The Spanish Revolution

9992 Words40 Pages
Ever since the fall of 1930 when the Spanish Revolution began there has been no surcease of the struggle in Spain. For a long time there was a deadlock of forces, an equilibrium in the tug of war between the property holders and the destitute. Now the equilibrium is being definitely broken. The issue before Spain is either Communism or Fascism. The matter is being fought out not with ballots but with bullets and ruthless civil war. Slowly the political revolution is being definitively turned into a social revolution. From the very beginning, the mass of workers of Spain, both in the city and in the country were the decisive elements. When the students rioted before the universities in 1930 it was only when the workers joined them with a vast general strike that the regime of the military dictator, Primo de Rivera, fell and the temporary regime of General Berenguer set up. When General Berenguer tried to hold fake elections without extending the franchise to all, it was another general strike that overthrew the regime, compelled new elections, forced the king to flee and established the republic in April 1931. At this point the Syndicalist and Anarchist workers began to miscalculate their forces. Syndicalism and Anarchism, in spite of their revolutionary phraseology were able only to overthrow the old regime and to allow the new democratic republic to be set up; but these movements could not go forward to the positive constructive tasks of setting up the rule of the workers. These antiquated movements were good enough to accomplish the negative and critical tasks of overthrowing an antiquated monarchy; they did not know how to deal with a modern bourgeois republic. In the course of the revolutionary movement there was set up what in fact amounts to a dual power, the masses respecting the authority of the unions and the revolutionary organizations, the government being forced at times to yield to the opinions of these mass organizations on vital questions.

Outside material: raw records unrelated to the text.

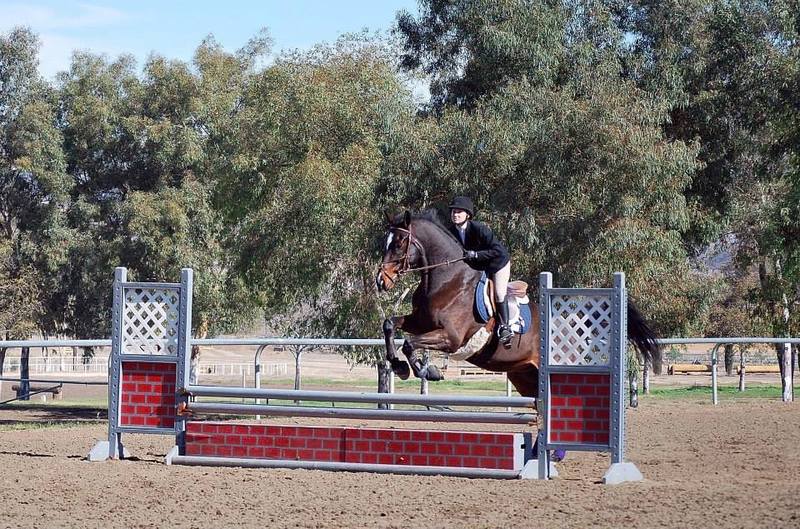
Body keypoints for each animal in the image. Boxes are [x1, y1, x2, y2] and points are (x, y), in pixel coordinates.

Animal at [376, 209, 664, 396]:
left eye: (399, 242)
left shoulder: (451, 337)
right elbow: (390, 324)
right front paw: (399, 366)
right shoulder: (420, 321)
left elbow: (410, 343)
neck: (446, 278)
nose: (381, 281)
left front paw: (428, 371)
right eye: (386, 241)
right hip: (525, 375)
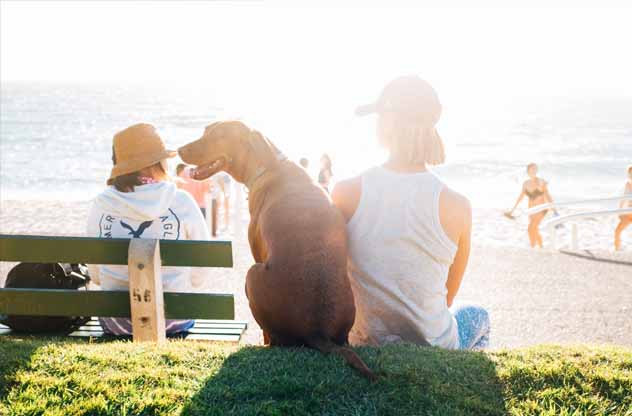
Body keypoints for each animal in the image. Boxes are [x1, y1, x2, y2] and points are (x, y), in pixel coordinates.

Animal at [178, 120, 376, 380]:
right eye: (205, 132)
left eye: (218, 136)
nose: (179, 150)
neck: (268, 164)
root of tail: (317, 331)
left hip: (252, 275)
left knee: (273, 337)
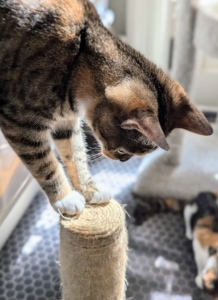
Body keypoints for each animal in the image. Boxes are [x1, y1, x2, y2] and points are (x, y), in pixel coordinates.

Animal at [0, 0, 212, 216]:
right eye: (122, 151)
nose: (123, 161)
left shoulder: (66, 122)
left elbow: (75, 154)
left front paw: (90, 190)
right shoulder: (19, 123)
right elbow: (44, 162)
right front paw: (65, 198)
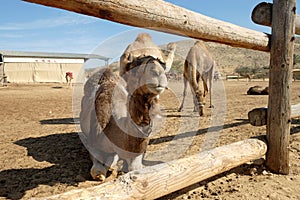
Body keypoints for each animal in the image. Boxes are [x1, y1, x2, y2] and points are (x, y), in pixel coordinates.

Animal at [79, 33, 172, 181]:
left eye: (163, 65)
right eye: (134, 68)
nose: (158, 74)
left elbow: (134, 167)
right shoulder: (95, 146)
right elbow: (98, 172)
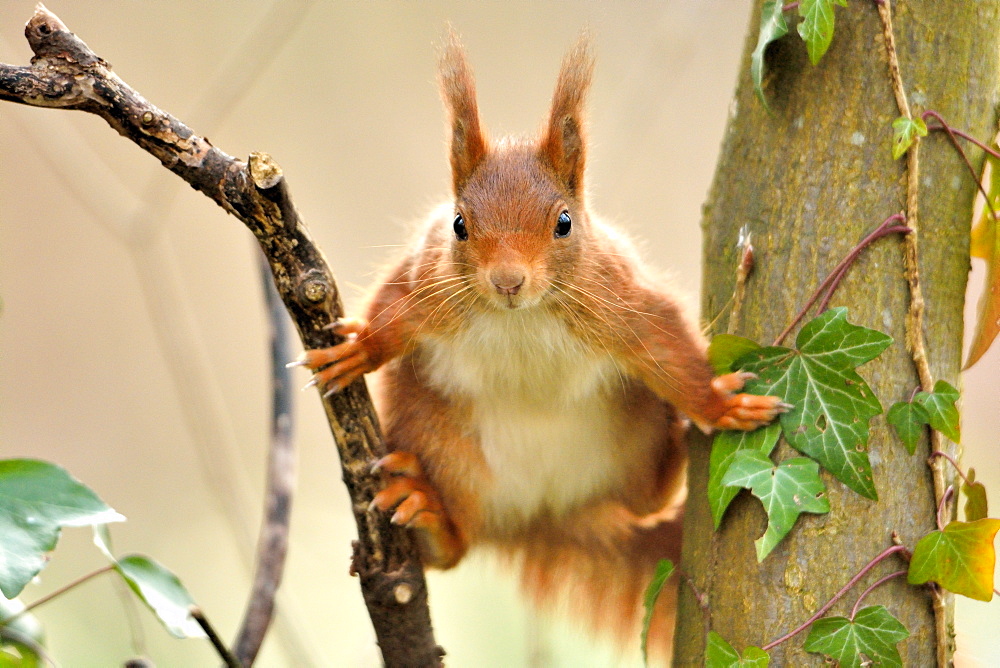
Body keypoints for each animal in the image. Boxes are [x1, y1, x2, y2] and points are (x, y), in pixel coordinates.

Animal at [296, 30, 780, 656]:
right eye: (459, 224)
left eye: (564, 222)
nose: (507, 281)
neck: (521, 318)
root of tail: (547, 515)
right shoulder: (428, 280)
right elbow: (393, 313)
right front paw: (359, 351)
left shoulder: (621, 302)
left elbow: (669, 349)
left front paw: (720, 406)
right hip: (441, 442)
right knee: (454, 551)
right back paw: (428, 515)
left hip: (632, 439)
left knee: (646, 500)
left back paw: (678, 443)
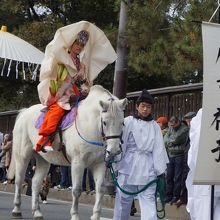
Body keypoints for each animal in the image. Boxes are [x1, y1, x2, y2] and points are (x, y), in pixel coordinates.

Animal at [7, 85, 127, 219]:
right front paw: (74, 215)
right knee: (19, 180)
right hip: (22, 155)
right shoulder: (78, 163)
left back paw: (37, 212)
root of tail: (24, 112)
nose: (114, 150)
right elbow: (76, 190)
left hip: (43, 159)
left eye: (122, 123)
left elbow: (100, 189)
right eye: (105, 122)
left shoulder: (99, 163)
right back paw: (17, 210)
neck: (91, 126)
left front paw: (96, 216)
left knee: (36, 183)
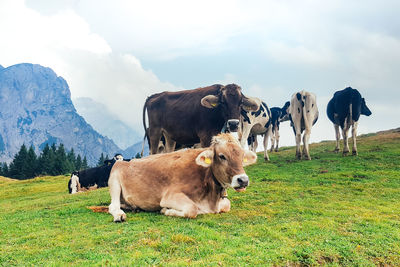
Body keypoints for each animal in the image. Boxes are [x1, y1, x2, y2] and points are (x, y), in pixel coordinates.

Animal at [107, 133, 256, 223]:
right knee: (112, 206)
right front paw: (166, 210)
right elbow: (192, 209)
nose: (243, 180)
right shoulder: (170, 196)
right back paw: (119, 215)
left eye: (242, 156)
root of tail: (127, 161)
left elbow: (227, 205)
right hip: (114, 179)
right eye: (222, 156)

At one time the bourgeois government was even forced to declare that Spain was a workers republic and to feign friendliness toward the Soviet Union. The leaders of the toilers' organizations, however, did not know what to do with their power. The lending groups were composed of four principal elements: the Anarchists, the Syndicalists, the Socialists and the Communists. The Anarchists were powerful enough within the trade union movement to exercise decisive influence for a time upon the whole situation.